**PROBLEM TO WORK ON:**
Copy the lines below word for word.

**MATERIAL SUPPLIED:**
========================================================================

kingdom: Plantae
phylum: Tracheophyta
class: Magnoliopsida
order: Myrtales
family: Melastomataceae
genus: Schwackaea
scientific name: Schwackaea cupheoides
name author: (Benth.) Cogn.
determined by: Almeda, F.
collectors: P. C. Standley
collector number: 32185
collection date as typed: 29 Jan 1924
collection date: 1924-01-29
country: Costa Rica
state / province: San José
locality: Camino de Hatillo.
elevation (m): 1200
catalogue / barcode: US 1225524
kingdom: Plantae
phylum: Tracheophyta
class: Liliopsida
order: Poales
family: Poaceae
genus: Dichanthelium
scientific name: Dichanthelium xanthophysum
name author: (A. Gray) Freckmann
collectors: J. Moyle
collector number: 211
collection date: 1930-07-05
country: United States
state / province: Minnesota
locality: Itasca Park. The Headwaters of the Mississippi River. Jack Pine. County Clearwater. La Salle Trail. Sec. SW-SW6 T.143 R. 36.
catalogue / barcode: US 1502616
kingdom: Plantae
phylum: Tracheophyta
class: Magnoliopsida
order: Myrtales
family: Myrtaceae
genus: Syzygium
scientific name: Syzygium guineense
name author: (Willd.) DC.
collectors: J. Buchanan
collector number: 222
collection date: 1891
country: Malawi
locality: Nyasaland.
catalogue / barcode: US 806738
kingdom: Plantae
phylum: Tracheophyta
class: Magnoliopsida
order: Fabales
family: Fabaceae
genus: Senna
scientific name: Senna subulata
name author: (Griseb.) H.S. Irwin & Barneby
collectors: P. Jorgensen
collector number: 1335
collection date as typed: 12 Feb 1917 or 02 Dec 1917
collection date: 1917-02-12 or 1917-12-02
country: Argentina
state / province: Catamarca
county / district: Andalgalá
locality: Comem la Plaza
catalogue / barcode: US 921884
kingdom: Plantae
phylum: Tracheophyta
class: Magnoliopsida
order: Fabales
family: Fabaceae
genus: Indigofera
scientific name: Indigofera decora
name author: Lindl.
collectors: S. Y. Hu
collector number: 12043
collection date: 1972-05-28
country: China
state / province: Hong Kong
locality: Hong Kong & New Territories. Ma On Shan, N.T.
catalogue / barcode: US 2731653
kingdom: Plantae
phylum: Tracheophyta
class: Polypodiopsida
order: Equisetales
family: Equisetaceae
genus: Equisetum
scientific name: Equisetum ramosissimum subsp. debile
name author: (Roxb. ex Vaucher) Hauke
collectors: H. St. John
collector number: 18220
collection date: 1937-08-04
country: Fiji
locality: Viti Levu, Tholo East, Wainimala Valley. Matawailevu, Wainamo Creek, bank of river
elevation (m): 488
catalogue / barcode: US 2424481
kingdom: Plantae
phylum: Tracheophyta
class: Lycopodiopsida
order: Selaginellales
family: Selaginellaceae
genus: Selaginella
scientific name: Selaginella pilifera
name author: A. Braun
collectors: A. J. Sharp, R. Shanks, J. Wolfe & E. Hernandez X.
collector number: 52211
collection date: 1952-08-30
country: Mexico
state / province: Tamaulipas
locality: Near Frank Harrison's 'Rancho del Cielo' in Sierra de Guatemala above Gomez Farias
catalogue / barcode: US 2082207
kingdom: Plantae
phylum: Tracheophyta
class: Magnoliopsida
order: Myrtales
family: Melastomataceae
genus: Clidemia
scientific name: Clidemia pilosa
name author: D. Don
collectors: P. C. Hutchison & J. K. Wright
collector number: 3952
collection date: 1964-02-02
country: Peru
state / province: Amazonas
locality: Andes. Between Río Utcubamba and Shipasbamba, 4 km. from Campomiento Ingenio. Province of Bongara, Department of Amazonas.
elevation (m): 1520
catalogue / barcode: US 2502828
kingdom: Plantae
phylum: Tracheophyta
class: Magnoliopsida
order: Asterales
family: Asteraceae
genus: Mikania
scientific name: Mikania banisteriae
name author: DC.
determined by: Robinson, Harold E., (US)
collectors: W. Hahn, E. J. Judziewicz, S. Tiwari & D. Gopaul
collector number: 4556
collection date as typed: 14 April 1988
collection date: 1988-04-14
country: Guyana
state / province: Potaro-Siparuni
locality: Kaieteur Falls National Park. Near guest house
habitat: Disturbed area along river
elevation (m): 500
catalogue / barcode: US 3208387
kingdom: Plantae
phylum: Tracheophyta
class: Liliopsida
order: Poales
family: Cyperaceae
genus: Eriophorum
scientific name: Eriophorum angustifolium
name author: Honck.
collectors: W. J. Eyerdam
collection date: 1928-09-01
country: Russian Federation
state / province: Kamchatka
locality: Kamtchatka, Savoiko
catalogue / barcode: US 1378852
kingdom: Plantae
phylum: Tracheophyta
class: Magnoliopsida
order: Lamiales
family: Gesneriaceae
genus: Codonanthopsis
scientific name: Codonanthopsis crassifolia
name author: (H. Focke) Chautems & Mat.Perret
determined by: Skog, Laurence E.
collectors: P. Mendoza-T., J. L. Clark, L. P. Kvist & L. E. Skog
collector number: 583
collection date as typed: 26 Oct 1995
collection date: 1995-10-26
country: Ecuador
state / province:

========================================================================

**COMPLETE OUTPUT:**
kingdom: Plantae
phylum: Tracheophyta
class: Magnoliopsida
order: Myrtales
family: Melastomataceae
genus: Schwackaea
scientific name: Schwackaea cupheoides
name author: (Benth.) Cogn.
determined by: Almeda, F.
collectors: P. C. Standley
collector number: 32185
collection date as typed: 29 Jan 1924
collection date: 1924-01-29
country: Costa Rica
state / province: San José
locality: Camino de Hatillo.
elevation (m): 1200
catalogue / barcode: US 1225524
kingdom: Plantae
phylum: Tracheophyta
class: Liliopsida
order: Poales
family: Poaceae
genus: Dichanthelium
scientific name: Dichanthelium xanthophysum
name author: (A. Gray) Freckmann
collectors: J. Moyle
collector number: 211
collection date: 1930-07-05
country: United States
state / province: Minnesota
locality: Itasca Park. The Headwaters of the Mississippi River. Jack Pine. County Clearwater. La Salle Trail. Sec. SW-SW6 T.143 R. 36.
catalogue / barcode: US 1502616
kingdom: Plantae
phylum: Tracheophyta
class: Magnoliopsida
order: Myrtales
family: Myrtaceae
genus: Syzygium
scientific name: Syzygium guineense
name author: (Willd.) DC.
collectors: J. Buchanan
collector number: 222
collection date: 1891
country: Malawi
locality: Nyasaland.
catalogue / barcode: US 806738
kingdom: Plantae
phylum: Tracheophyta
class: Magnoliopsida
order: Fabales
family: Fabaceae
genus: Senna
scientific name: Senna subulata
name author: (Griseb.) H.S. Irwin & Barneby
collectors: P. Jorgensen
collector number: 1335
collection date as typed: 12 Feb 1917 or 02 Dec 1917
collection date: 1917-02-12 or 1917-12-02
country: Argentina
state / province: Catamarca
county / district: Andalgalá
locality: Comem la Plaza
catalogue / barcode: US 921884
kingdom: Plantae
phylum: Tracheophyta
class: Magnoliopsida
order: Fabales
family: Fabaceae
genus: Indigofera
scientific name: Indigofera decora
name author: Lindl.
collectors: S. Y. Hu
collector number: 12043
collection date: 1972-05-28
country: China
state / province: Hong Kong
locality: Hong Kong & New Territories. Ma On Shan, N.T.
catalogue / barcode: US 2731653
kingdom: Plantae
phylum: Tracheophyta
class: Polypodiopsida
order: Equisetales
family: Equisetaceae
genus: Equisetum
scientific name: Equisetum ramosissimum subsp. debile
name author: (Roxb. ex Vaucher) Hauke
collectors: H. St. John
collector number: 18220
collection date: 1937-08-04
country: Fiji
locality: Viti Levu, Tholo East, Wainimala Valley. Matawailevu, Wainamo Creek, bank of river
elevation (m): 488
catalogue / barcode: US 2424481
kingdom: Plantae
phylum: Tracheophyta
class: Lycopodiopsida
order: Selaginellales
family: Selaginellaceae
genus: Selaginella
scientific name: Selaginella pilifera
name author: A. Braun
collectors: A. J. Sharp, R. Shanks, J. Wolfe & E. Hernandez X.
collector number: 52211
collection date: 1952-08-30
country: Mexico
state / province: Tamaulipas
locality: Near Frank Harrison's 'Rancho del Cielo' in Sierra de Guatemala above Gomez Farias
catalogue / barcode: US 2082207
kingdom: Plantae
phylum: Tracheophyta
class: Magnoliopsida
order: Myrtales
family: Melastomataceae
genus: Clidemia
scientific name: Clidemia pilosa
name author: D. Don
collectors: P. C. Hutchison & J. K. Wright
collector number: 3952
collection date: 1964-02-02
country: Peru
state / province: Amazonas
locality: Andes. Between Río Utcubamba and Shipasbamba, 4 km. from Campomiento Ingenio. Province of Bongara, Department of Amazonas.
elevation (m): 1520
catalogue / barcode: US 2502828
kingdom: Plantae
phylum: Tracheophyta
class: Magnoliopsida
order: Asterales
family: Asteraceae
genus: Mikania
scientific name: Mikania banisteriae
name author: DC.
determined by: Robinson, Harold E., (US)
collectors: W. Hahn, E. J. Judziewicz, S. Tiwari & D. Gopaul
collector number: 4556
collection date as typed: 14 April 1988
collection date: 1988-04-14
country: Guyana
state / province: Potaro-Siparuni
locality: Kaieteur Falls National Park. Near guest house
habitat: Disturbed area along river
elevation (m): 500
catalogue / barcode: US 3208387
kingdom: Plantae
phylum: Tracheophyta
class: Liliopsida
order: Poales
family: Cyperaceae
genus: Eriophorum
scientific name: Eriophorum angustifolium
name author: Honck.
collectors: W. J. Eyerdam
collection date: 1928-09-01
country: Russian Federation
state / province: Kamchatka
locality: Kamtchatka, Savoiko
catalogue / barcode: US 1378852
kingdom: Plantae
phylum: Tracheophyta
class: Magnoliopsida
order: Lamiales
family: Gesneriaceae
genus: Codonanthopsis
scientific name: Codonanthopsis crassifolia
name author: (H. Focke) Chautems & Mat.Perret
determined by: Skog, Laurence E.
collectors: P. Mendoza-T., J. L. Clark, L. P. Kvist & L. E. Skog
collector number: 583
collection date as typed: 26 Oct 1995
collection date: 1995-10-26
country: Ecuador
state / province:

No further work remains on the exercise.